=== Extrait de page ===

À la demande du groupe socialiste, la proposition de résolution a été inscrite à l’ordre du jour réservé aux groupes d’opposition et aux groupes minoritaires. Cette procédure a permis d’avoir un débat au sein de la commission des affaires européennes, au sein de la commission des affaires sociales et au sein de cet hémicycle aujourd’hui. Le groupe UMP n’a pas souhaité rejeter ou modifier la proposition de résolution initiale en commission, afin de lui permettre d’être examinée en l’état en séance publique, et ce conformément aux accords entre les groupes politiques.

Le débat a donc eu lieu et les arguments pour une révision de la directive ont été entendus. Finalement, que peut-on répondre aux auteurs de la proposition de résolution ?

M. Bernard Frimat. « Oui » ! (Sourires.)

M. Paul Blanc. Notre groupe attache beaucoup d’importance à la protection des salariés et à la place des règles sociales, mais n’estime pas nécessaire de modifier la directive de 1996.

=== Données fournies ===

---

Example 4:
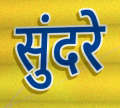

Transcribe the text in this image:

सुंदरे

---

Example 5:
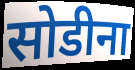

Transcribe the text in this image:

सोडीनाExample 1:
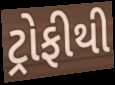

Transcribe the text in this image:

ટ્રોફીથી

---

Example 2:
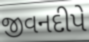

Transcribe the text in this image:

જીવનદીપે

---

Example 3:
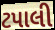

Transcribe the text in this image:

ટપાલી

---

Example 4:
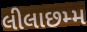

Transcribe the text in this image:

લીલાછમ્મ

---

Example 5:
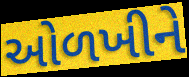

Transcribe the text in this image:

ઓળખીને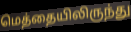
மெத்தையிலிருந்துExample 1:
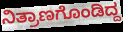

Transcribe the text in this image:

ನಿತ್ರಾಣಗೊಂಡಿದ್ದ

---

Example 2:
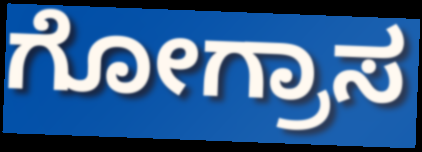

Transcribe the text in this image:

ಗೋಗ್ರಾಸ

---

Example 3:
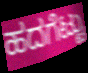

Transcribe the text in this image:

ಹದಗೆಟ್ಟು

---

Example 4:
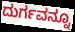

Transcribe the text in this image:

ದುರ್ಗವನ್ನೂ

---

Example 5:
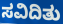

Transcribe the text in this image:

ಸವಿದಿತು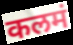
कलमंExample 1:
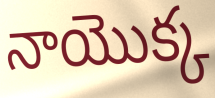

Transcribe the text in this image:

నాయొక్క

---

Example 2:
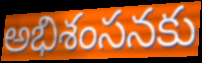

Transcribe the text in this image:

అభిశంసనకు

===
=== Données fournies ===

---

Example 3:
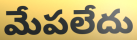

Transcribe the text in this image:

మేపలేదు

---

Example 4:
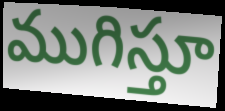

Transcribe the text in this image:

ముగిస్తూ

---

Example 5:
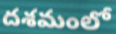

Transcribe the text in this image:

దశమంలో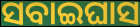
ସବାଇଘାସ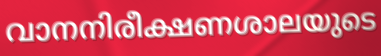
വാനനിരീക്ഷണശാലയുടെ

===

◆ **Exercices**:
A. Recopiez le passage de l'extrait du débat qui s'ouvre sur les mots contenant « M. Paul Blanc. » et se ferme sur « directive de 1996. ».
B. D'après l'extrait du débat, à la demande de quel groupe la proposition de résolution a-t-elle été inscrite à l'ordre du jour ?
C. Poursuivez l'extrait du débat sur la révision de la directive de 1996 après sa dernière phrase.
Les items n'ont aucun rôle dans cet exercice.

◆ **Réponses**:
A.
M. Paul Blanc. Notre groupe attache beaucoup d’importance à la protection des salariés et à la place des règles sociales, mais n’estime pas nécessaire de modifier la directive de 1996.

B. À la demande du groupe socialiste.

C.
Le rapport de la commission des affaires européennes note qu’une révision d’un texte voté à quinze risquerait de ne pas aboutir au résultat escompté s’il était adopté par vingt-sept États membres. On peut affirmer que la liste des matières relevant du noyau dur serait au contraire raccourcie.

Mme Catherine Tasca. Pessimistes !

M. Paul Blanc. Par ailleurs, l’adoption d’une clause de progrès social est difficilement envisageable alors que le traité de Lisbonne vient d’être définitivement ratifié. Et, comme l’a souligné Marc Laménie, l’article 3 du traité sur l’Union européenne consacre déjà avec force la finalité sociale de la construction européenne.

Il faut ajouter qu’à l’image de la Commission européenne nos deux rapporteurs ont surtout pointé les insuffisances de la coopération administrative entre États membres et de l’information des travailleurs sur leurs droits dans l’État membre d’accueil. Il existe également des difficultés de contrôle et d’exécution des sanctions dans l’État d’origine.

Par conséquent, le groupe UMP souscrit à l’idée des rapporteurs d’envisager la voie d’un règlement pour améliorer cette situation, afin de préciser l’interprétation de la directive et de renforcer les moyens de contrôle. Le débat devra donc être suivi d’échanges avec la Commission européenne. Il n’est pas nécessaire de revoir l’ensemble de la directive, qui atteint parfaitement ses objectifs.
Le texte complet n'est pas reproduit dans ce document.